### PROVIDED RECORDS
######
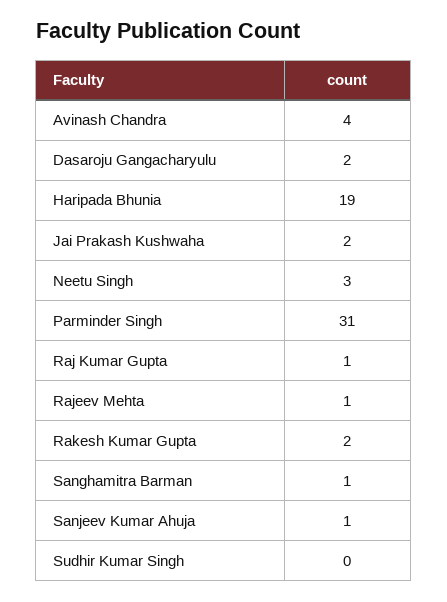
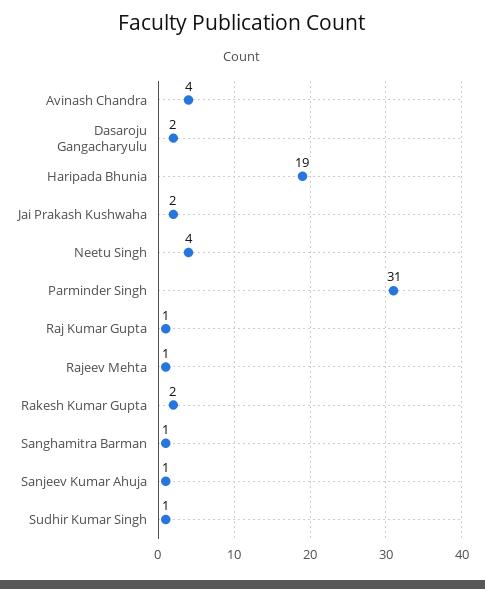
Neetu Singh: 3 -> 4
Sudhir Kumar Singh: 0 -> 1

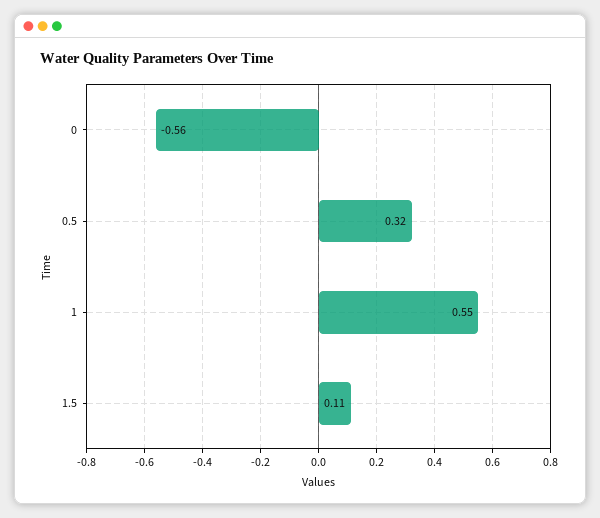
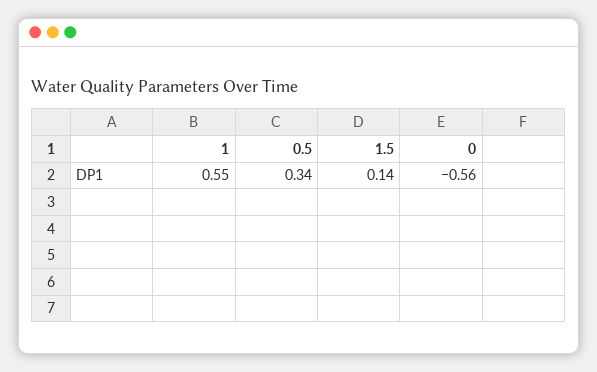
0.5: 0.32 -> 0.34
1.5: 0.11 -> 0.14

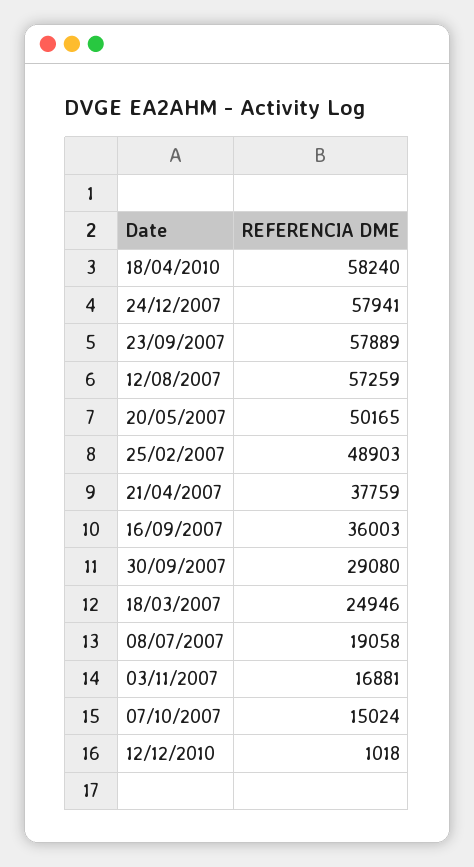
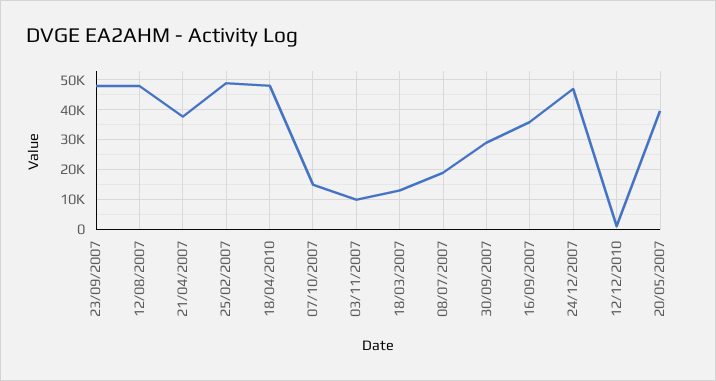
18/04/2010: 58240 -> 47500
24/12/2007: 57941 -> 47500
23/09/2007: 57889 -> 47500
12/08/2007: 57259 -> 47500
20/05/2007: 50165 -> 40000
18/03/2007: 24946 -> 12500
03/11/2007: 16881 -> 10000

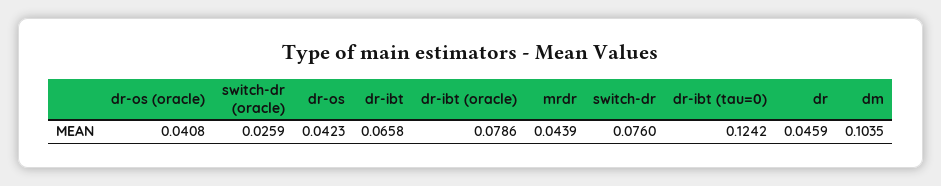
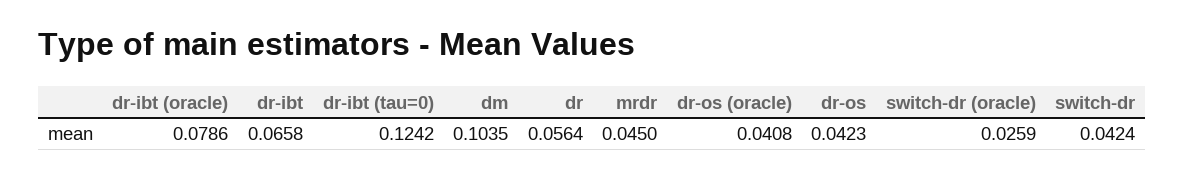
mrdr: 0.0439 -> 0.045
switch-dr: 0.076 -> 0.0424
dr: 0.0459 -> 0.0564

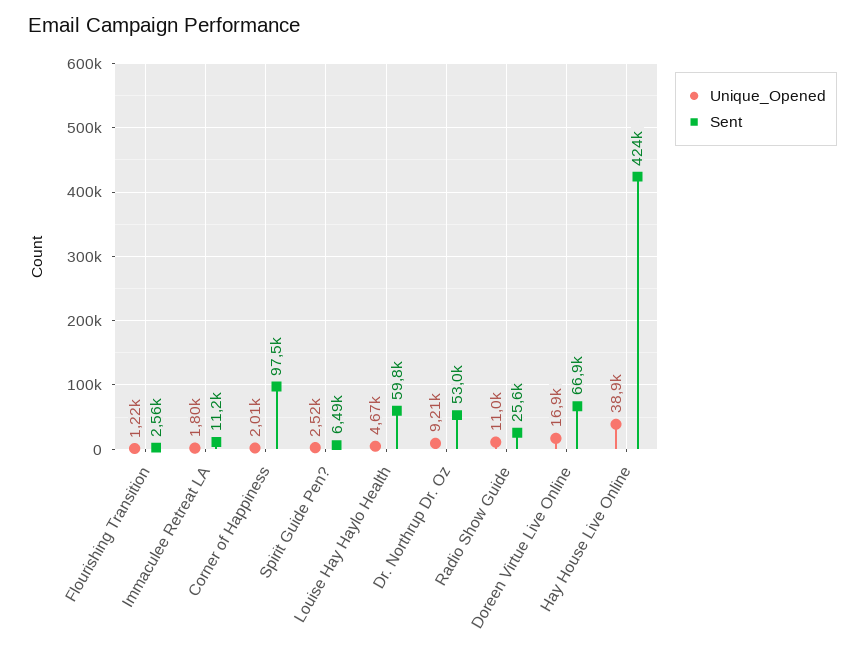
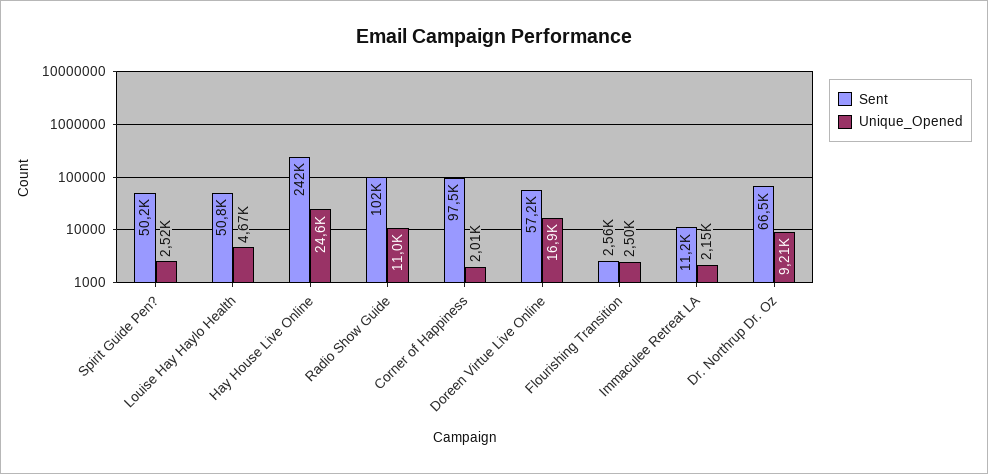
Unique_Opened, Flourishing Transition: 1220 -> 2500
Unique_Opened, Immaculee Retreat LA: 1800 -> 2150
Sent, Spirit Guide Pen?: 6490 -> 50200
Sent, Louise Hay Haylo Health: 59800 -> 50800
Sent, Dr. Northrup Dr. Oz: 53000 -> 66500
Sent, Radio Show Guide: 25600 -> 102000
Sent, Doreen Virtue Live Online: 66900 -> 57200
Unique_Opened, Hay House Live Online: 38900 -> 24600
Sent, Hay House Live Online: 424000 -> 242000

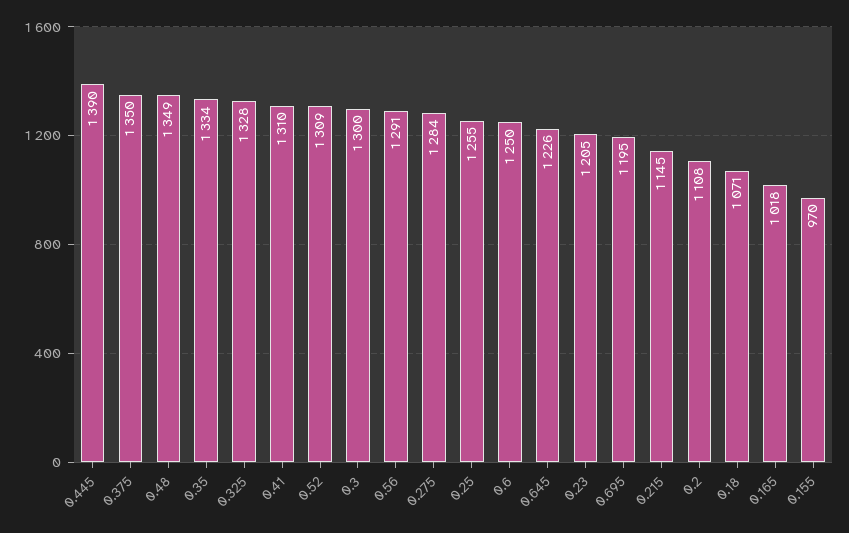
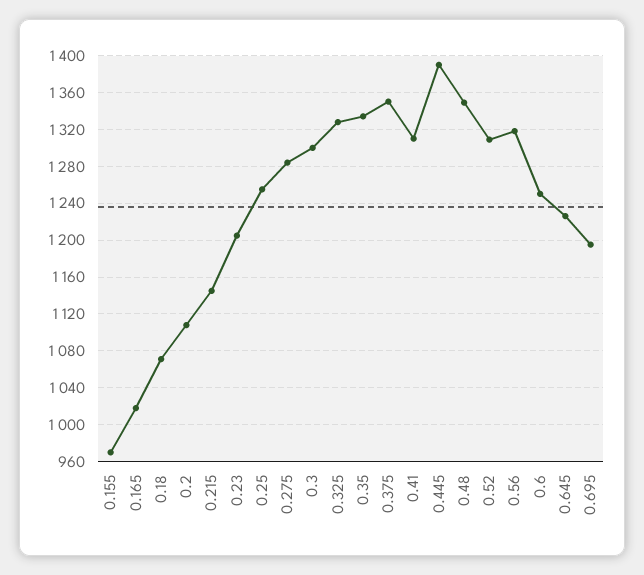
0.56: 1291 -> 1320

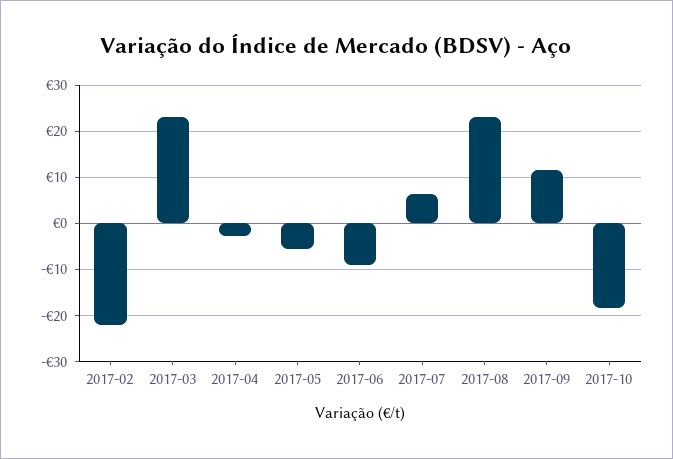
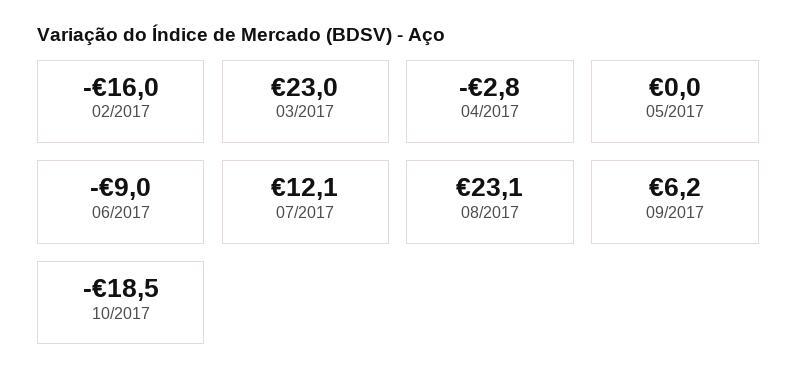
2017-02: -22 -> -16
2017-05: -6 -> 0
2017-07: 6 -> 12.1
2017-09: 12 -> 6.2

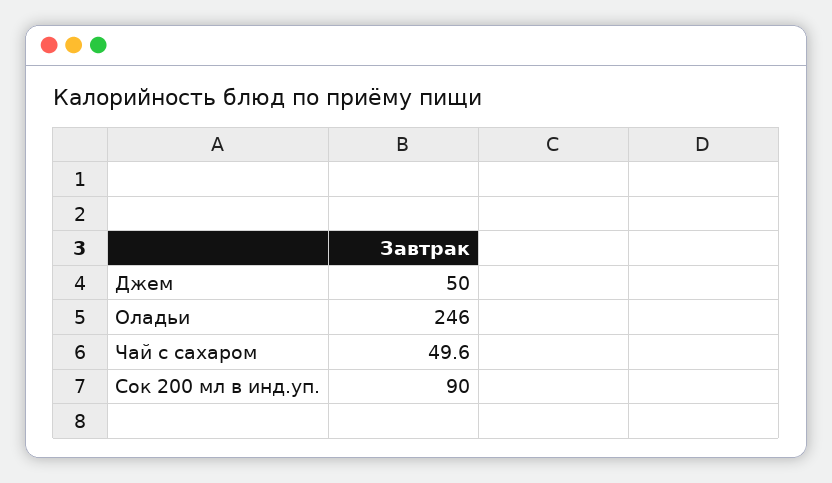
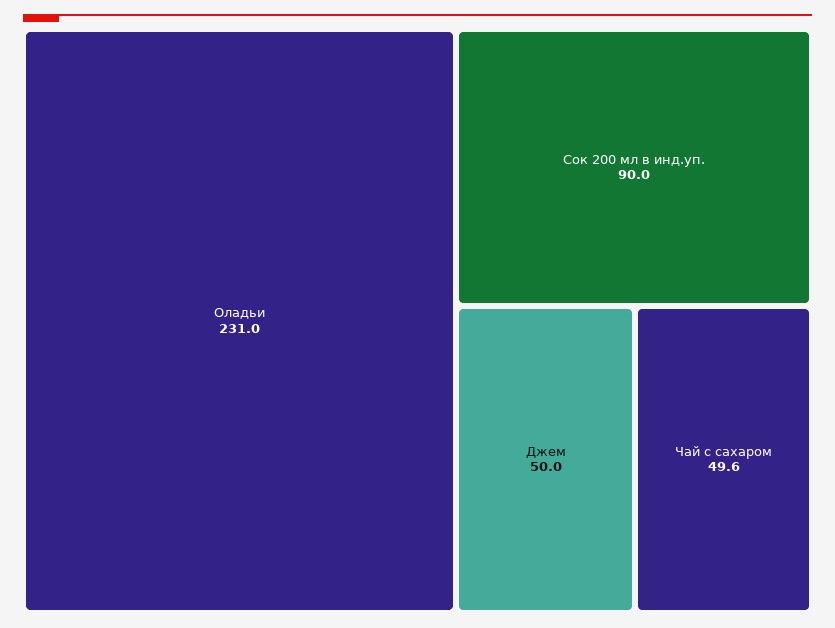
Оладьи: 246 -> 231

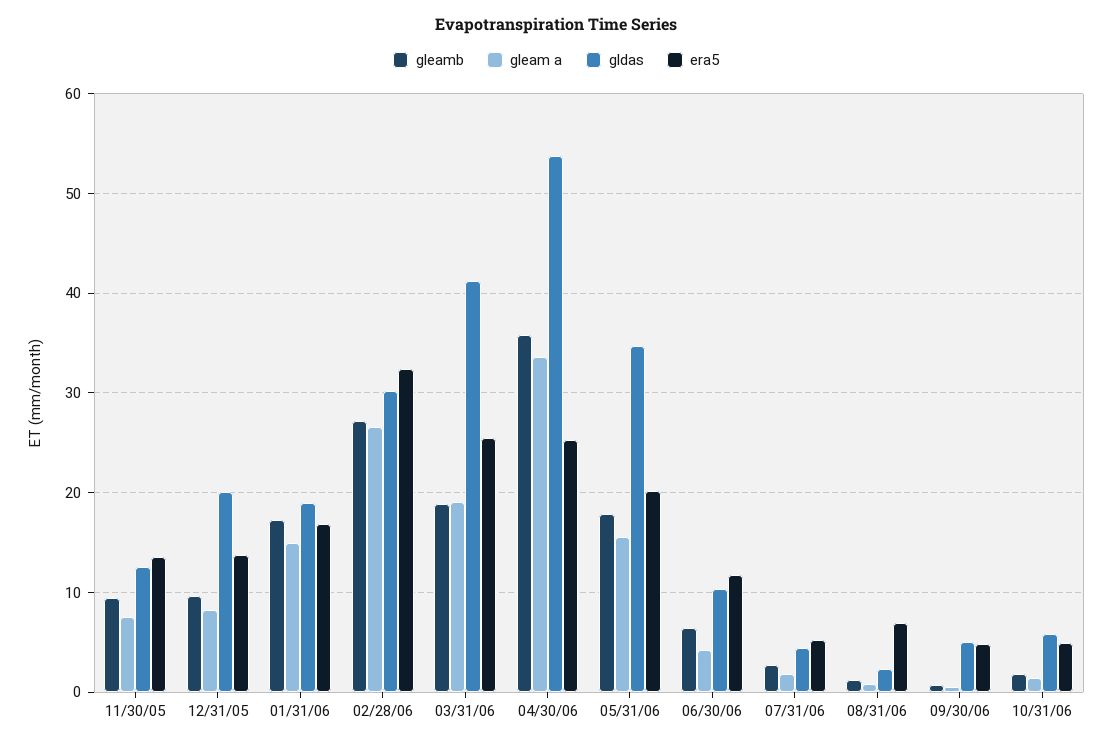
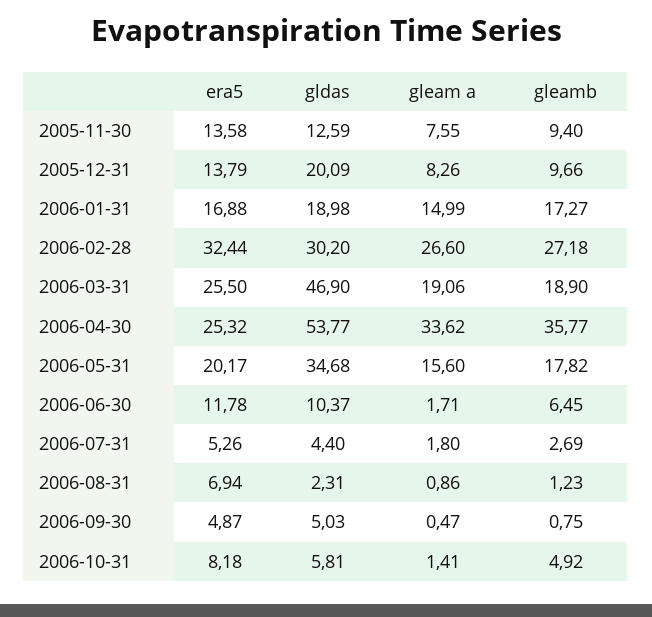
gldas, 03/31/06: 41 -> 46.9
gleam a, 06/30/06: 4 -> 1.71
gleamb, 10/31/06: 2 -> 4.92
era5, 10/31/06: 5 -> 8.18

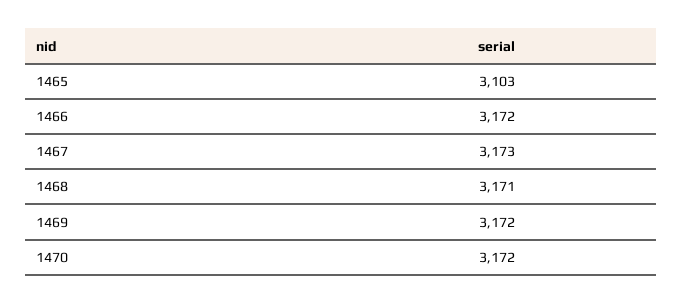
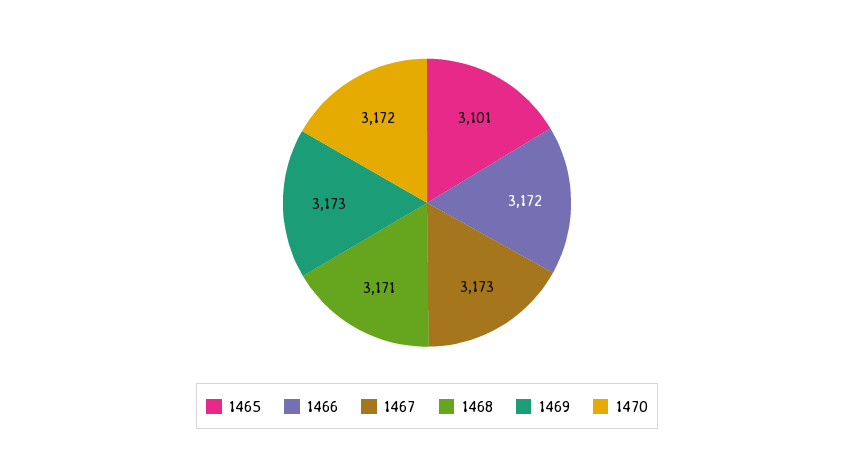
1465: 3103 -> 3101
1469: 3172 -> 3173

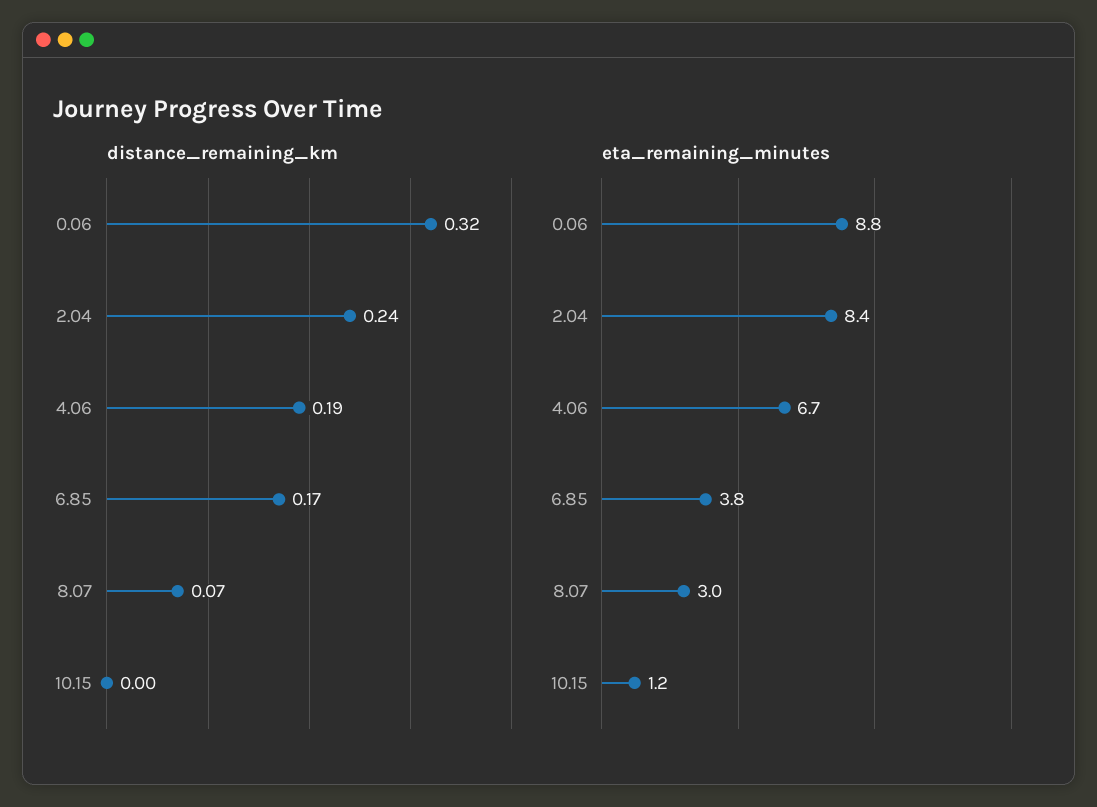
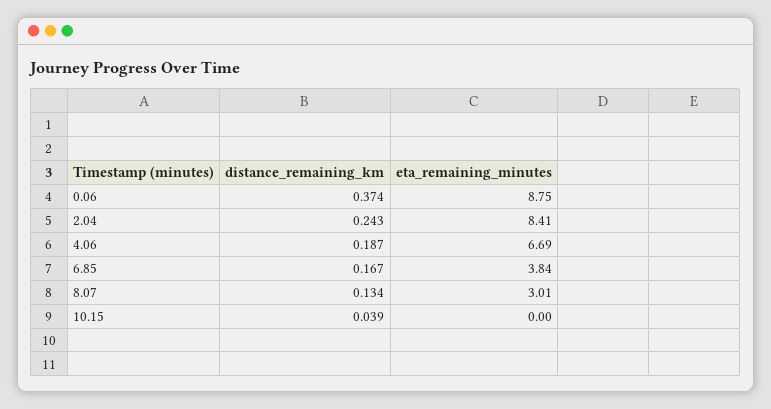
distance_remaining_km, 0.06: 0.32 -> 0.374
distance_remaining_km, 8.07: 0.07 -> 0.134
distance_remaining_km, 10.15: 0 -> 0.039
eta_remaining_minutes, 10.15: 1.2 -> 0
######
### EXERCISE
Leaving out all pictures, retype exactly the lines that run from the one containing "18/03/2007: 24946 -> 12500" through the last line of the material.

### PROBLEM SOLUTION
18/03/2007: 24946 -> 12500
03/11/2007: 16881 -> 10000

mrdr: 0.0439 -> 0.045
switch-dr: 0.076 -> 0.0424
dr: 0.0459 -> 0.0564

Unique_Opened, Flourishing Transition: 1220 -> 2500
Unique_Opened, Immaculee Retreat LA: 1800 -> 2150
Sent, Spirit Guide Pen?: 6490 -> 50200
Sent, Louise Hay Haylo Health: 59800 -> 50800
Sent, Dr. Northrup Dr. Oz: 53000 -> 66500
Sent, Radio Show Guide: 25600 -> 102000
Sent, Doreen Virtue Live Online: 66900 -> 57200
Unique_Opened, Hay House Live Online: 38900 -> 24600
Sent, Hay House Live Online: 424000 -> 242000

0.56: 1291 -> 1320

2017-02: -22 -> -16
2017-05: -6 -> 0
2017-07: 6 -> 12.1
2017-09: 12 -> 6.2

Оладьи: 246 -> 231

gldas, 03/31/06: 41 -> 46.9
gleam a, 06/30/06: 4 -> 1.71
gleamb, 10/31/06: 2 -> 4.92
era5, 10/31/06: 5 -> 8.18

1465: 3103 -> 3101
1469: 3172 -> 3173

distance_remaining_km, 0.06: 0.32 -> 0.374
distance_remaining_km, 8.07: 0.07 -> 0.134
distance_remaining_km, 10.15: 0 -> 0.039
eta_remaining_minutes, 10.15: 1.2 -> 0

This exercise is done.